### [Job 1]
Reproduce the screenwriting career passage below word for word, from "This is why you must" to "of your control.".

### [Source extract]

-- BEGIN --

The script you are writing now, unless it’s a paid assignment, is probably a spec and you have to look at it as one of many you’ll have to write to reach any level of success. Always look at the bigger picture of a career. Your latest spec is a tool to build your writing experience and it becomes an example of your work. It’s shows the best of your ability and talent and the writing sample can land you a screenwriting assignment gig. That’s the bread and butter of working screenwriters. Trust me, you won’t sell specs your entire career.

This is why you must have multiple projects, pitches and treatments in the marketplace at any given time for chance that one might—and I stress might—find interest and move farther down the playing field. And talk is cheap in Hollywood, so add that to the journey of your projects when producers or executives head their praise on your talents and your screenplay, but string you along with offers of free work as they dangle the carrot of production.

Interest, even when you receive a payday, doesn’t always guarantee your film goes on to being a produced film. Sure, money makes their interest real, but your project still must jump over hurdles that are out of your control.

  • An option for little money doesn’t end up with the purchase of the script.
  • A script is purchased, the writer is fired, and it’s rewritten so many times it languishes in development hell and never gets produced.
  • A script is close to being financed when suddenly the investors pullout, the producer loses the money and the star as a result.
  • A project is put on hold because of scheduling conflicts.
  • A project isn’t produced due to changing global marketplace factors. It’s cheaper NOT to make the film than take a risk.

Sometimes a spec that didn’t sell two years ago can find a new home, but it’s a long haul journey for any project to find a producer or executive who likes it enough to move forward in some way. The project must also survive the dicey minefield of the development process and with luck, move into production.

Even when a film is produced, there still is no guarantee of success either. How many films considered a “guaranteed hit” end up a bomb at the box office? It happens every weekend. Look at the recent film Tomorrowland with a big Hollywood star. It underperformed at the box office to date making only $133 million worldwide and cost $190 million to produce. A film usually has to make about three times its budget to go into profits. As you see there are many hurdles that are out of a screenwriter’s control, but the one thing in your control is creating a solid body of work and putting it in the pipeline with the goal of having one move forward down the field to production. This is why you can’t be a “one script wonder” and burn out after a few drafts of your first screenplay.

That’s okay. Take your lumps and move onto generating your next logline, pitch or treatment and hopefully another job. Never forget that Hollywood is a business and screenwriting is a profession with the same dilemmas of other jobs. Your goal is staying in the game and being hired again and again to write screenplays to establish a career. It may take writing a half-dozen projects for one to finally sell or get you assignment work, but every new script is a new opportunity or a missed opportunity–it depends on how you play it.

And while you are writing your specs, practice the discipline of patience during this period of your journey. I find many beginning screenwriters are too eager to sell their first script for a million dollars—like it’s just that easy. It’s not just that easy. And you need to respect your craft and practice it every day. You’ll need the time to fail and write badly before you can become an excellent screenwriter, execute notes and work on a schedule under pressure. You don’t want a yellow belt in screenwriting—you want to achieve a Grand Master 4th degree Black Belt—and to do this you’ll need to train by writing every day.

-- END --

### [Material provided]

-- BEGIN --

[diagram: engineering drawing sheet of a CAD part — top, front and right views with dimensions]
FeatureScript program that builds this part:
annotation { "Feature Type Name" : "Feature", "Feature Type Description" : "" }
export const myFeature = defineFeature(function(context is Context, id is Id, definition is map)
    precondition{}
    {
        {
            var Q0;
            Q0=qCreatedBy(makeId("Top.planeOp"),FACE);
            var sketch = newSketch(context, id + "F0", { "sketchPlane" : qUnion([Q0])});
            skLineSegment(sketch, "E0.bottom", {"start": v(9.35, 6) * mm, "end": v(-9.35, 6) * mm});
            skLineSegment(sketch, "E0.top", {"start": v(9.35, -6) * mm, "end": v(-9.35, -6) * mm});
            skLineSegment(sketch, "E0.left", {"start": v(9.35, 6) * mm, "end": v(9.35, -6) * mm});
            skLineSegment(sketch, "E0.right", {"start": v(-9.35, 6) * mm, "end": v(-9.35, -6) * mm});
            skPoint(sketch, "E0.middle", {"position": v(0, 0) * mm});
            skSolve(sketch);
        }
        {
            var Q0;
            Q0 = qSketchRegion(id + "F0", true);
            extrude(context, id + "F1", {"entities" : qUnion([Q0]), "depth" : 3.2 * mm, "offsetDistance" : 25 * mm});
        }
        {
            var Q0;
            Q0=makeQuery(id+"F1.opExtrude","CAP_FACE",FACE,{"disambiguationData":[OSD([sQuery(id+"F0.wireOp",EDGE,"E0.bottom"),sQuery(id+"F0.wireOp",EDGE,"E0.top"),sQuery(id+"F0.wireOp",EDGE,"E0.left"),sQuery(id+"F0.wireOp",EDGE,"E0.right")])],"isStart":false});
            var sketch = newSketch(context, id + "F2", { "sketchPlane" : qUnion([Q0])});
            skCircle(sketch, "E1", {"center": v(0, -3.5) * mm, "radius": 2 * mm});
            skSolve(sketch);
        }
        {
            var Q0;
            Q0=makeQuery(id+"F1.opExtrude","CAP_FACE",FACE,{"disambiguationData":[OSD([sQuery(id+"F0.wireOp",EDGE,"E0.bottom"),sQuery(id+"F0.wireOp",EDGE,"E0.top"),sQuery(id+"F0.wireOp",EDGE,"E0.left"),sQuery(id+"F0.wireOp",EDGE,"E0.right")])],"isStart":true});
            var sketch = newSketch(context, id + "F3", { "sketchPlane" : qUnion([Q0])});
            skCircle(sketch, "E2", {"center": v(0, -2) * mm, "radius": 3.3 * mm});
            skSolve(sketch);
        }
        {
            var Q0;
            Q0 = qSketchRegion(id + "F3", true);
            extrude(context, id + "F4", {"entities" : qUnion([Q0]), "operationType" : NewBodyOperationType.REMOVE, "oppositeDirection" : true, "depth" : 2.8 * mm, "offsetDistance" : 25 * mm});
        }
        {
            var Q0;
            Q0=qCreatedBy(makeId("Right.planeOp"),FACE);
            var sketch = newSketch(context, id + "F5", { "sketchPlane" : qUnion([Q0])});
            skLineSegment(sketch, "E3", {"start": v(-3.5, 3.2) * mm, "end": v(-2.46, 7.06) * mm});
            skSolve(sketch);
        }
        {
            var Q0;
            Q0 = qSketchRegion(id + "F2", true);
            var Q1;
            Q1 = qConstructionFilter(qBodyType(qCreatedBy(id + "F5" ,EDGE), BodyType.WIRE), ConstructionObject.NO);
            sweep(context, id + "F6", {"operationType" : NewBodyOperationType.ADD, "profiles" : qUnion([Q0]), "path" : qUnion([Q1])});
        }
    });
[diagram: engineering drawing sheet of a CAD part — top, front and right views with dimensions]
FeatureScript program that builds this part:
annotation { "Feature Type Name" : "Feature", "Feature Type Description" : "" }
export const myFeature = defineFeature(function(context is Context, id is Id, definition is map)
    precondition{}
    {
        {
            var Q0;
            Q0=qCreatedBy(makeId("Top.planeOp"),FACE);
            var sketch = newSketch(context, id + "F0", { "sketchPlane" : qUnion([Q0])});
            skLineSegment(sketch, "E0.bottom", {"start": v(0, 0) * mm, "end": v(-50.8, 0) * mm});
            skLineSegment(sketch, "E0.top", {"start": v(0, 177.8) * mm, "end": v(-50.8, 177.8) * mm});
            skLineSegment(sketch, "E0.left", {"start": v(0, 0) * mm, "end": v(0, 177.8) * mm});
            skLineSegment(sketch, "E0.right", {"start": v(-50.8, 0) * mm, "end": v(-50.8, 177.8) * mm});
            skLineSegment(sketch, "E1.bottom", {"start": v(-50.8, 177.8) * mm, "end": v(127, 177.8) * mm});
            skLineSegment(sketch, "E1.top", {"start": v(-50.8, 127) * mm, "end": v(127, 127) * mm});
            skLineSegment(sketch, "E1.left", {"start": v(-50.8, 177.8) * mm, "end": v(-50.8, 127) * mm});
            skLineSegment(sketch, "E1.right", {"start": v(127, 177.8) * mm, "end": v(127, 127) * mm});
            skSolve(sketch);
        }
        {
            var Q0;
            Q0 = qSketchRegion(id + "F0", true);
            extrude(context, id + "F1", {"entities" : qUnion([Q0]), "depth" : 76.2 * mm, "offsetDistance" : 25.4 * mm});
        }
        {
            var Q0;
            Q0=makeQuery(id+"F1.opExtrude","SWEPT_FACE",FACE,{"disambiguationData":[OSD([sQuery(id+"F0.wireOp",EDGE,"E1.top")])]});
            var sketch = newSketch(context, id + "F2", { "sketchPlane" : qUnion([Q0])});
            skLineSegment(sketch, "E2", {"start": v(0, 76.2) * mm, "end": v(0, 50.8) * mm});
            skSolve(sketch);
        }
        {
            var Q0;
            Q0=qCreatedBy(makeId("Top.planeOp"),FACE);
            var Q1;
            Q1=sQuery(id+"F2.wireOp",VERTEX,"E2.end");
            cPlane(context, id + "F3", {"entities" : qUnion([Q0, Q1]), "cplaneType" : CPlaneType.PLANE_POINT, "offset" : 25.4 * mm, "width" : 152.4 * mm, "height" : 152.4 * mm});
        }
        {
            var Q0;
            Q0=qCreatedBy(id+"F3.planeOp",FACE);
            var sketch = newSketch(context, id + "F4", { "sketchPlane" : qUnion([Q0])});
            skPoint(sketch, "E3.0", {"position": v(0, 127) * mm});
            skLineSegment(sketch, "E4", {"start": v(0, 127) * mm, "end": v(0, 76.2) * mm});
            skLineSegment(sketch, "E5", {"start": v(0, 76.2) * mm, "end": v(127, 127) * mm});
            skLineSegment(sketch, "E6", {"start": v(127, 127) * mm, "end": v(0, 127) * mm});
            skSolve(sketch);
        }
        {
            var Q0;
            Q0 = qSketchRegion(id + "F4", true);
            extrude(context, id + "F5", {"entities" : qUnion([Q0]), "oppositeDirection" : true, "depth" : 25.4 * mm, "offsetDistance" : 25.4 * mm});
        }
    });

-- END --

### [Job 2]
Pick out each line in the records above that includes the string "offsetDistance", and list those lines.

### [Correct output 1]
This is why you must have multiple projects, pitches and treatments in the marketplace at any given time for chance that one might—and I stress might—find interest and move farther down the playing field. And talk is cheap in Hollywood, so add that to the journey of your projects when producers or executives head their praise on your talents and your screenplay, but string you along with offers of free work as they dangle the carrot of production.

Interest, even when you receive a payday, doesn’t always guarantee your film goes on to being a produced film. Sure, money makes their interest real, but your project still must jump over hurdles that are out of your control.

### [Correct output 2]
            extrude(context, id + "F1", {"entities" : qUnion([Q0]), "depth" : 3.2 * mm, "offsetDistance" : 25 * mm});
            extrude(context, id + "F4", {"entities" : qUnion([Q0]), "operationType" : NewBodyOperationType.REMOVE, "oppositeDirection" : true, "depth" : 2.8 * mm, "offsetDistance" : 25 * mm});
            extrude(context, id + "F1", {"entities" : qUnion([Q0]), "depth" : 76.2 * mm, "offsetDistance" : 25.4 * mm});
            extrude(context, id + "F5", {"entities" : qUnion([Q0]), "oppositeDirection" : true, "depth" : 25.4 * mm, "offsetDistance" : 25.4 * mm});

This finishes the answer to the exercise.